= William Elgin Swinton =

Scottish paleontologist

William Elgin Swinton FRSE FLS (30 September 1900 in Kirkcaldy - 12 June 1994 in Toronto), was a Scottish paleontologist.

==Life==
William Swinton was born in Kirkcaldy in Fife, the son of William Wilson Swinton, a clerk, and Rachel Cargill; he had one sibling, his younger sister Mary. He received his secondary education in Dundee and Glenalmond College. From 1917, he studied Sciences at the University of Glasgow, graduating BSc in 1922. In 1920, he partook in an expedition to Spitsbergen. Between 1922 and 1924, he was an assistant at the geology department of the British Museum (Natural History) in London. Subsequently, Swinton was appointed as a curator of fossil amphibians, reptiles and birds. In 1933, he received his first doctorate (Ph.D) from the University of Glasgow.

In 1932 he was elected a Fellow of the Royal Society of Edinburgh. His proposers were Douglas Alexander Allan, Robert Campbell, Herbert Harold Read and Thomas Matthew Finlay.

He enlisted in the Royal Navy in 1937, and served during the entire Second World War with Navy intelligence, eventually reaching the rank of Lieutenant commander. In the late 1950s he joined an expedition to climb Mount Everest, but he failed to reach the summit. He received the Darwin Medal from the USSR Academy of Sciences in 1959. Two years later, he emigrated to Canada to take up a post in Toronto.

==Career at the British Museum (Natural History)==
At the museum, Swinton was responsible for writing a large number of museum guides and books; the latter mainly popularizing works about paleontology. One of his most famous works was The Dinosaurs from 1934. These books were translated into many languages, making him influential in determining the public perception of dinosaurs in the middle of the twentieth century. However, his ideas on dinosaur anatomy, ecology and systematics were already old-fashioned in the 1930s, while his evolutionary concepts were formed during the eclipse of Darwinism. These problems became worse as the books were being reprinted for decades.

==Career in Canada==
Swinton left the BMNH in 1961, to accept a post as professor of zoology at the University of Toronto, Canada. He combined this post with the directorship of the department of biology at the Royal Ontario Museum, and was soon appointed a Fellow of the Royal Society of Canada. In 1963, he became overall director of the Royal Ontario Museum. Under his directorship, the museum gained both in public attendance and scientific prestige. His last appointment, until 1979, was as an extraordinary professor at Queen's University in Kingston.

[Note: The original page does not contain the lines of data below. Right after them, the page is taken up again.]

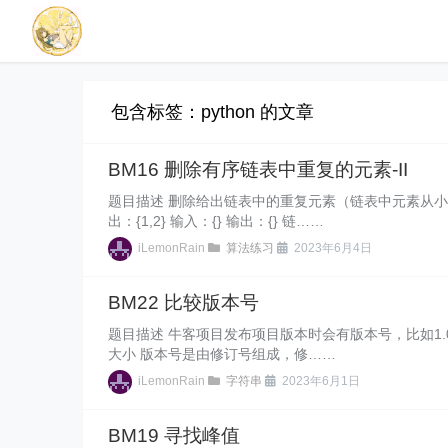
包含标签：python 的文章
BM16 删除有序链表中重复的元素-II
题目描述 删除给出链表中的重复元素（链表中元素从小到大
出：{1,2} 输入：{} 输出：{} 链……
iLemonRain
算法练习
2023年6月4日
BM22 比较版本号
题目描述 牛客项目发布项目版本时会有版本号，比如1.02.11
大小 版本号是由修订号组成，修……
iLemonRain
字符串
2023年6月1日
BM19 寻找峰值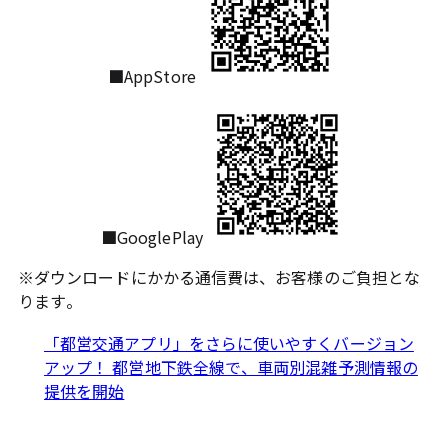
■AppStore
■GooglePlay
※ダウンロードにかかる通信費は、お客様のご負担とな
ります。
「都営交通アプリ」をさらに使いやすくバージョン
アップ！ 都営地下鉄全線で、車両別混雑予測情報の
提供を開始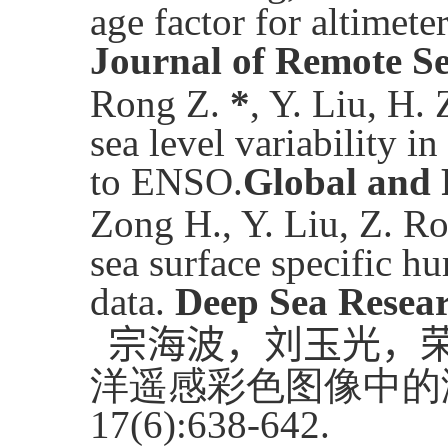
age factor for altimete
Journal of Remote S
Rong Z.
*
, Y. Liu, H.
sea level variability i
to ENSO.
Global and 
Zong H., Y. Liu,
Z. Ro
sea surface specific h
data.
Deep Sea Resear
宗海波，刘玉光，
洋遥感彩色图像中的
17(6):638-642.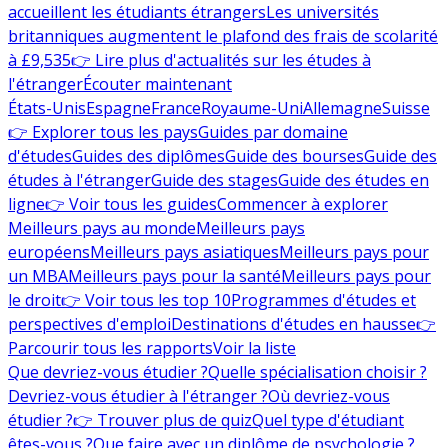
accueillent les étudiants étrangers
Les universités
britanniques augmentent le plafond des frais de scolarité
à £9,535
👉 Lire plus d'actualités sur les études à
l'étranger
Écouter maintenant
États-Unis
Espagne
France
Royaume-Uni
Allemagne
Suisse
👉 Explorer tous les pays
Guides par domaine
d'études
Guides des diplômes
Guide des bourses
Guide des
études à l'étranger
Guide des stages
Guide des études en
ligne
👉 Voir tous les guides
Commencer à explorer
Meilleurs pays au monde
Meilleurs pays
européens
Meilleurs pays asiatiques
Meilleurs pays pour
un MBA
Meilleurs pays pour la santé
Meilleurs pays pour
le droit
👉 Voir tous les top 10
Programmes d'études et
perspectives d'emploi
Destinations d'études en hausse
👉
Parcourir tous les rapports
Voir la liste
Que devriez-vous étudier ?
Quelle spécialisation choisir ?
Devriez-vous étudier à l'étranger ?
Où devriez-vous
étudier ?
👉 Trouver plus de quiz
Quel type d'étudiant
êtes-vous ?
Que faire avec un diplôme de psychologie ?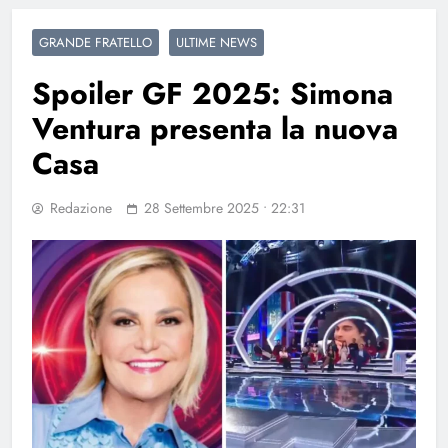
GRANDE FRATELLO
ULTIME NEWS
Spoiler GF 2025: Simona
Ventura presenta la nuova
Casa
Redazione
28 Settembre 2025 • 22:31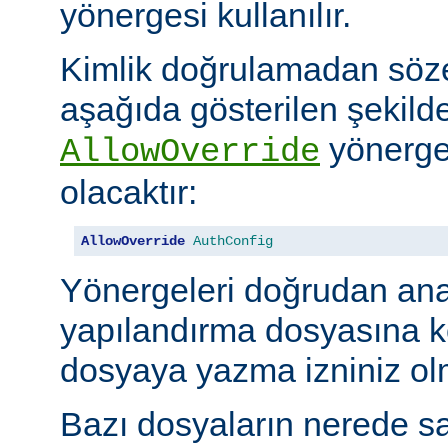
yönergesi kullanılır.
Kimlik doğrulamadan söze
aşağıda gösterilen şekilde
yönerges
AllowOverride
olacaktır:
AllowOverride
AuthConfig
Yönergeleri doğrudan an
yapılandırma dosyasına 
dosyaya yazma izniniz olm
Bazı dosyaların nerede sa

He died in Toronto in 1994, 93 years old. Swinton remained unmarried and had no children.

== Publications ==
- Monsters of Primeval Days (1931)
- The Dinosaurs: a short history of a great group of extinct reptiles (1934)
- A Guide to the Fossil Birds (1934)
- The Science of Living Things (1935)
- The Corridor of Life (1948)
- The Wonderful World of Prehistoric Animals (1952)
- Fossil Amphibians and Reptiles (1954; 1958)
- Fossil Birds (1958; 1965; British Museum (Natural History) Publication)- illustrated by Maurice Wilson
- The Story of Prehistoric Animals (1961)- illustrated by Maurice Wilson
- Digging for Dinosaurs (1962)
- Dinosaurs (1962; 1964; 1967; 1969; 1974; British Museum (Natural History) Publication)- illustrated by Neave Parker
- Dinosaurs of Canada (1965)
- Giants: Past and Present (1966)
- The Dinosaurs (1970)- illustrated by Neave Parker

== Literature ==
- Alan Charig (1994) "Obituary: Professor William Swinton", The Independent 28 June 1994. Accessed 15 Nov 2013.
- R. Cocks, "William Elgin Swinton, 1900–1994", Museums Journal, 94 (Aug 1994), 42.
- Chris McGowan & Anita McConnell, "Swinton, William Elgin (1900–1994)", Oxford Dictionary of National Biography, Oxford University Press, 2004. Accessed 15 Nov 2013.
- Wolfgang Saxon (1994). "W. E. Swinton, 93; Dinosaur Authority Wrote Textbooks", New York Times 17 June 1994. Accessed 15 Nov 2013.